I’m sitting in my living room talking to my friend “Soo” over coffee. We’re talking about everyday subjects like the kids, the shortfalls of our educational system and the ridiculously rising price of coffee of which she says I drink way too much. She’s still single and a few years younger than I. “Wait till you have kids,” I insist, “you’ll become a coffee addict as well just to keep up.”
“You should take better care of yourself,” she scolds, “you’re not any good to anyone wearing yourself out like that. Coffee is bad for you!” Her English is still heavily accented. She’s only been in the US for a few years having come from Korea to pursue a PhD in Art…something.
We’d met through mutual friends not long after the birth of my fourth child and had become fast friends. I loved her independance and strong will, the fact that she knew exactly what she wanted in life and went for it without fear. She was everything I’d wanted to be. I guess I was the family she lacked being so far from her birth country. We had little in common but for some reason were drawn together and have been like sisters ever since.
“So I should drink tea like a real Asian?” I smirk, “Isn’t it enough that I know how to eat with chopsticks?”
“Ohhh, you’re so bad!” she grins. Soo is use to my sarcasm and dark humor by now. She’s familiar with my story and how I feel about events in my life. She’s not adopted but grew up in Korea with a Korean family. What she lacks in understanding regarding my adoption experiences, she makes up for in compassion and acceptance.
“Oh my god, Soo. You’re Asian!” I holler with a wide-eyed expression, “I can’t believe I have another adult Asian in the house!” Deep understanding of my sarcastic statement is lost to her. How do I explain that my friendship with her still feels like a kind of forbidden fruit unwelcome in the great, white world of my childhood? How do I express what it means to stare across the room, see another Asian face and be able to call her not only “friend” but “sister”? She is the closest I thing I have here so far from my birth country.
She laughs and shakes her head, “You’re so crazy. You need to get out more.” I smile hoping she doesn’t see the sorrow buried behind my humor. It would make her feel bad for me again.
Needing to escape, I get up and head toward the kitchen, “Let me get a pen and paper. You said you’d tell me how to make japchae. I’m holding you to your promise.”
I write as she lists ingredients and instructions. The pen feels heavy. The tip of my thumb turns white from squeezing it too tightly, blood bleeding as black ink onto the surface of the paper. As I write, a not-memory seeps into the foreground of my thoughts.
I’m standing in front of a simmering pot of beef bones. “Má, I think the broth is done. Should I take the bones out now?.”
“You’re too impatient,” she chides, “Phở shouldn’t be rushed. Let it boil a while longer. How are you ever going to learn to be a decent cook if you’re always rushing things?” She stands over a table spread with bowls of fresh bean sprouts, basil, cilantro, limes and green onion. “Come and cut these limes,” she motions me to the table, “and make sure you cut them in fourths. Last time you sliced them making it hard to squeeze out the juice.”

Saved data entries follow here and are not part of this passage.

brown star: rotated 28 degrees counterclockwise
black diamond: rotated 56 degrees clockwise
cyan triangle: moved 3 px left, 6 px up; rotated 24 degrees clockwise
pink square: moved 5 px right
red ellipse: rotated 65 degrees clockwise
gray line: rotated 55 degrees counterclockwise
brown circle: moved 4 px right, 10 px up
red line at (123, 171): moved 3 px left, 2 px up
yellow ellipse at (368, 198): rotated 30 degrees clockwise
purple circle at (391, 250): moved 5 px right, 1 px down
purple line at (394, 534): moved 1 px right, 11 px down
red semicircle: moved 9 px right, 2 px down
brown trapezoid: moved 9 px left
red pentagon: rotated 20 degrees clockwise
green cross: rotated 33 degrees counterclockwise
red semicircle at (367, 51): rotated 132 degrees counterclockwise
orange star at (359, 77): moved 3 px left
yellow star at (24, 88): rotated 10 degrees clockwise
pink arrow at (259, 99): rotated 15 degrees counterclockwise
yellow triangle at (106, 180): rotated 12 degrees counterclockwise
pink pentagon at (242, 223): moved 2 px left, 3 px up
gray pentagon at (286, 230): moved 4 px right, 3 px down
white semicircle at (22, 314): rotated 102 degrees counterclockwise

I roll my eyes as I take the knife from her, “You could have just put the slices straight into the bowl.” She walks away with a lecture on her lips but is in too big of a hurry today. It’s an old argument. I want to save time and make things easier. She believes perfection takes time and attention to detail. She says I’m impatient. I argue that she just likes to make things hard for the sake of it.

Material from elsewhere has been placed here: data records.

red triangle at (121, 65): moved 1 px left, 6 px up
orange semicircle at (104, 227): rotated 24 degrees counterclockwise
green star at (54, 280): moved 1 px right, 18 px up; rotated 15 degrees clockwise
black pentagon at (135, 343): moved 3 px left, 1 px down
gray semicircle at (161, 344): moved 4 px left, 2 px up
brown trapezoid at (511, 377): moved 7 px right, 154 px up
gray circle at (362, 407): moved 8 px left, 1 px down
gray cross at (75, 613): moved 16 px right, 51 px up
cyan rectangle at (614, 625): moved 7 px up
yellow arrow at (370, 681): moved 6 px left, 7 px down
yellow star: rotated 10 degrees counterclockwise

“You’re going to invite me to dinner when you make it, right?” Soo asks pulling my thoughts from simmering phở broth to boiling sweet potato noodles.

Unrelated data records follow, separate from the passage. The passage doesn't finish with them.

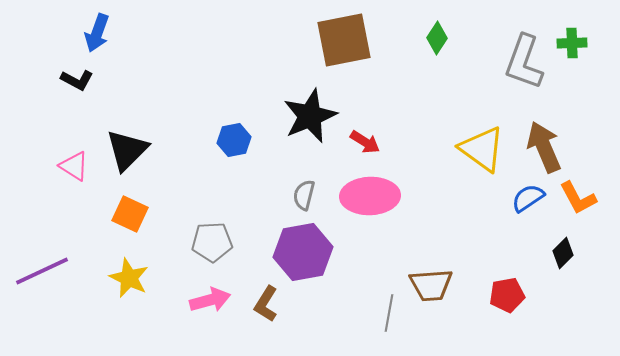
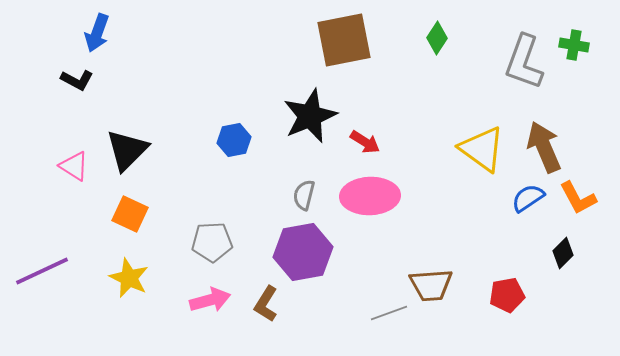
green cross: moved 2 px right, 2 px down; rotated 12 degrees clockwise
gray line: rotated 60 degrees clockwise
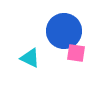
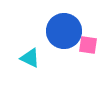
pink square: moved 12 px right, 8 px up
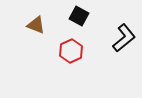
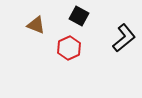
red hexagon: moved 2 px left, 3 px up
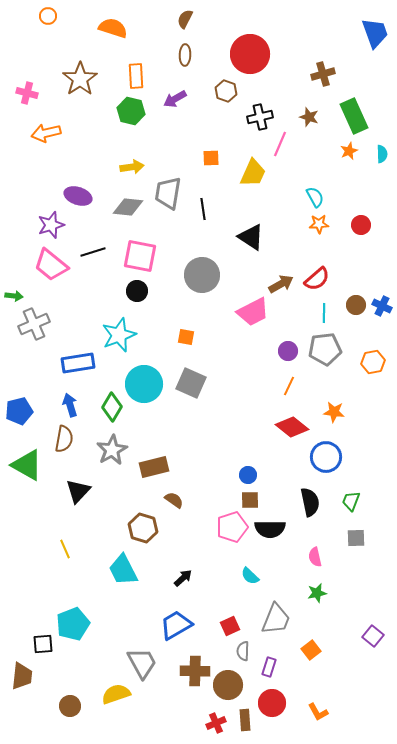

“Of course, if it comes out right,” I answer absently, “you know how I like to fiddle with the recipes.”
“You won’t mess it up. It’s very easy to make, ” she says, “you can even use regular spaghetti noodles if that…”
“No,” I interrupt, “I’ll get the right ones. It won’t be the same otherwise.”
“Yeah…” she agrees seeming to drift off to some other place. The brief moment of silence that follows is welcomed as we retreat into our own thoughts. I wonder if she’s retracing her own memories as again my thoughts turn to my not-memories. Is she cooking japchae with her umma while I cook phở with Má. Perhaps she is impatiently staring at a pot of boiling sweet potato noodles as I stand tapping my foot in front of a bowl of simmering beef bones.
The air is humid and heavy with the rich smells of beef broth, fresh basil and cilantro. “Má, is it done yet?” I ask again. Weary of my nagging, she doesn’t answer right away.
“You don’t have to stand over it like that,” she insists, “No wonder you’re so impatient.” My eyes follow her as she leaves the kitchen but return to the stove where clinging bits of meat and encased marrow are sucked of their essence. Some of the flavor escapes on currents of steam. It’s enough to tempt the appetite but most is water-locked and will be condensed and served to make up for the teasing. Despite having more productive things to do, I remain in place and continue my vigil as the self-appointed guardian of disconnected flesh and fragmented bone.